The impact of the IAT project on the town's schools is cited as one of its most successful elements. Gerry Collison, however, is not so sure. "While there have been some notable successes, the overall impression is that Ennis is not that far ahead of the rest of the country in bringing IT to the classroom. Teachers who have become involved have done so on a voluntary basis and much of the technology installed four years ago is now widely available in other towns across the country."
Green Party member Dónal O'Bearra is more upbeat. "The results of having a generation where computers are educational aids and tools may not bear fruit for a further five years, but this latent potential will serve Ennis well in years to come." This view is shared by school principal Gary Stack, who says the project has had a significant impact on pupils at Ennis National School. "One aspect of the project which has been stymied, however, is the population's interaction with the public sector, particularly local government.
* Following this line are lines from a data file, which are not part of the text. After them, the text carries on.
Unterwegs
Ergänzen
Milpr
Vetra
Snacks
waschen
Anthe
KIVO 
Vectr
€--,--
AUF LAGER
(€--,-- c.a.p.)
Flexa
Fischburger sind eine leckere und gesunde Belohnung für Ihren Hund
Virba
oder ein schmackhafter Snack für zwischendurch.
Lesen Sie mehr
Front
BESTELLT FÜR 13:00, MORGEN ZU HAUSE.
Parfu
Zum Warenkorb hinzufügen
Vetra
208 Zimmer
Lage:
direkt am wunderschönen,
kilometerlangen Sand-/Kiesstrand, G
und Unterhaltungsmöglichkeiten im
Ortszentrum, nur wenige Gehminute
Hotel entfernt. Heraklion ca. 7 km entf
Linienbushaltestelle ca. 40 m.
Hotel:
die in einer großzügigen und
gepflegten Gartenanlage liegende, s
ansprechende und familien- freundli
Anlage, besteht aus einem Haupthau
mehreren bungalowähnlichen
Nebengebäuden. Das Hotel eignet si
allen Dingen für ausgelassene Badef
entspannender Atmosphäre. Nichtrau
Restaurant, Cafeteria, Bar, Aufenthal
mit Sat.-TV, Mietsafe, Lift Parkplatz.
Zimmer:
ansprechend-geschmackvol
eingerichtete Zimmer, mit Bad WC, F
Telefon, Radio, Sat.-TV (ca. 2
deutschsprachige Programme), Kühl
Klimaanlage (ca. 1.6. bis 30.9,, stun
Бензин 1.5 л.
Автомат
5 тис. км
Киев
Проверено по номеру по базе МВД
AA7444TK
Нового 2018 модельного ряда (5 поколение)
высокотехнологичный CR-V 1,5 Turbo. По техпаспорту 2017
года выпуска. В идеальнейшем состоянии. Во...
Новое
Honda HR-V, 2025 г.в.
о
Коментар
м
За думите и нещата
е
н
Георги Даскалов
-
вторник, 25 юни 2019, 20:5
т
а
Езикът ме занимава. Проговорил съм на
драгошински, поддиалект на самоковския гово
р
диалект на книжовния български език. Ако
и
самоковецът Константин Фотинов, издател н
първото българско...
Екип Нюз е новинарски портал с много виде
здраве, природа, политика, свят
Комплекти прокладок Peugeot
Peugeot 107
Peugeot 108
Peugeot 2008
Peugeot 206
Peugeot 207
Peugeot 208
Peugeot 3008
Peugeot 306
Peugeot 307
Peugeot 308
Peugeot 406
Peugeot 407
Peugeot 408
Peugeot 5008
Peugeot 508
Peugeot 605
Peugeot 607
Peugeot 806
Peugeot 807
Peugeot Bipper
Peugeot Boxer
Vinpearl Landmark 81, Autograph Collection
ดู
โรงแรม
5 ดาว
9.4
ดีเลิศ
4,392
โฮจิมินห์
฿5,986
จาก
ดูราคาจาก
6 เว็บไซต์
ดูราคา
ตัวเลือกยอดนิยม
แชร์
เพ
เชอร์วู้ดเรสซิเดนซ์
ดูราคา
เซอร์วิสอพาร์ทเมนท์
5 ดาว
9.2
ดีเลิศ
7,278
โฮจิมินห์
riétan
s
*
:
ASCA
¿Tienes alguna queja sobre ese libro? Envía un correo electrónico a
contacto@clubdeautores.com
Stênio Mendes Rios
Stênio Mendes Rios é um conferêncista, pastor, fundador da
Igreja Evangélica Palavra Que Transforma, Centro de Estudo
"Four years on, Ennis UDC has no functioning website, while Clare County Council's site has only become live in the last number of weeks." Over the past 12 months, both local authorities have been developing an IT project, EOLAS, but it has yet to go live. A notable exception to the unimpressive contribution from the public sector is the local public library where free Internet access is available on a large number of terminals. Equipped also with a very impressive website, Internet access from the library is extremely popular, though, ironically, the free service has resulted in the closure of the town's only Internet Café.
Despite early promises, the jobs dividend from the project has not materialised and the number of jobs created in IT is comparable to other towns of similar size. In an attempt to address this, a year ago a special sub-committee of the IAT, Industry Ennis, began a campaign to attract knowledge-based industry. In tandem with the campaign, Shannon Development has lodged a planning application for a £120-million Information Age Park, with the potential for 3,500 jobs. However, since the campaign and the notion of the Information Age Park were conceived, the economic climate has changed radically.
Despite the downturn, Michael Byrne says negotiations are continuing with 60 companies that have expressed an interest in locating to Ennis. "We remain hopeful of future success," he says. With just over 15 months remaining until the end of 2002, the IAT has more than £2.5 million to spend. With a permanent staff of 25 employed on the IAT project, including marketing, research and technical staff, Byrne says the remainder of the money will go towards promoting use of the technology.
He says the IAT is examining whether to continue in some form after the project concludes. Acknowledging that initial expectations did make it more difficult, Byrne says of the project: "I think it has increased the town's confidence and I would be very confident that there will be a deep, meaningful change as a result of it."